Without including the images, transcribe each record precisely as it appears below.

*** Opening of RECORDED INFORMATION ***

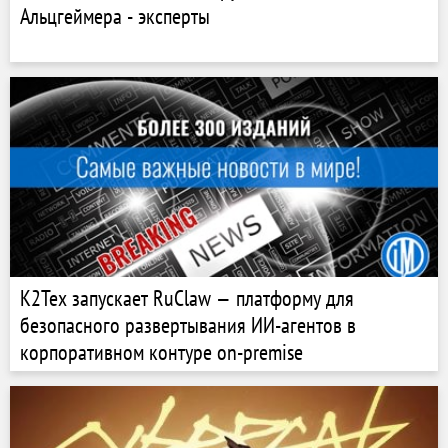
Альцгеймера - эксперты
К2Тех запускает RuClaw — платформу для
безопасного развертывания ИИ-агентов в
корпоративном контуре on-premise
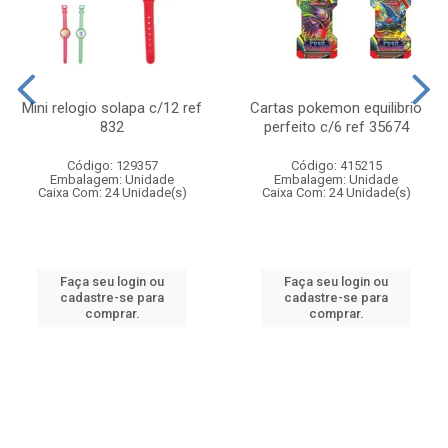
Mini relogio solapa c/12 ref
Cartas pokemon equilibrio
832
perfeito c/6 ref 35674
Código: 129357
Código: 415215
Embalagem: Unidade
Embalagem: Unidade
Caixa Com: 24 Unidade(s)
Caixa Com: 24 Unidade(s)
Faça seu login ou
Faça seu login ou
cadastre-se para
cadastre-se para
comprar.
comprar.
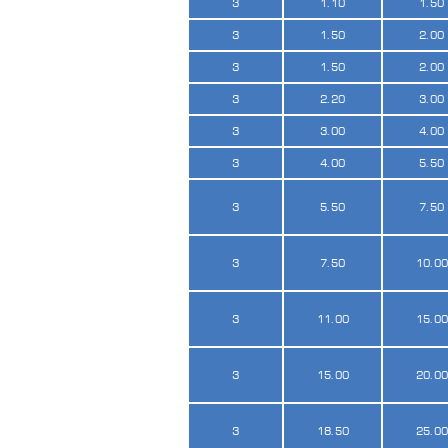
3
1.10
1.50
3
1.50
2.00
3
1.50
2.00
3
2.20
3.00
3
3.00
4.00
3
4.00
5.50
3
5.50
7.50
3
7.50
10.00
3
11.00
15.00
3
15.00
20.00
3
18.50
25.00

*** Close of RECORDED INFORMATION ***

• [RESPONSE TO THIS EXERCISE]
Альцгеймера - эксперты
К2Тех запускает RuClaw — платформу для
безопасного развертывания ИИ-агентов в
корпоративном контуре on-premise
Mini relogio solapa c/12 ref
Cartas pokemon equilibrio
832
perfeito c/6 ref 35674
Código: 129357
Código: 415215
Embalagem: Unidade
Embalagem: Unidade
Caixa Com: 24 Unidade(s)
Caixa Com: 24 Unidade(s)
Faça seu login ou
Faça seu login ou
cadastre-se para
cadastre-se para
comprar.
comprar.
3
1.10
1.50
3
1.50
2.00
3
1.50
2.00
3
2.20
3.00
3
3.00
4.00
3
4.00
5.50
3
5.50
7.50
3
7.50
10.00
3
11.00
15.00
3
15.00
20.00
3
18.50
25.00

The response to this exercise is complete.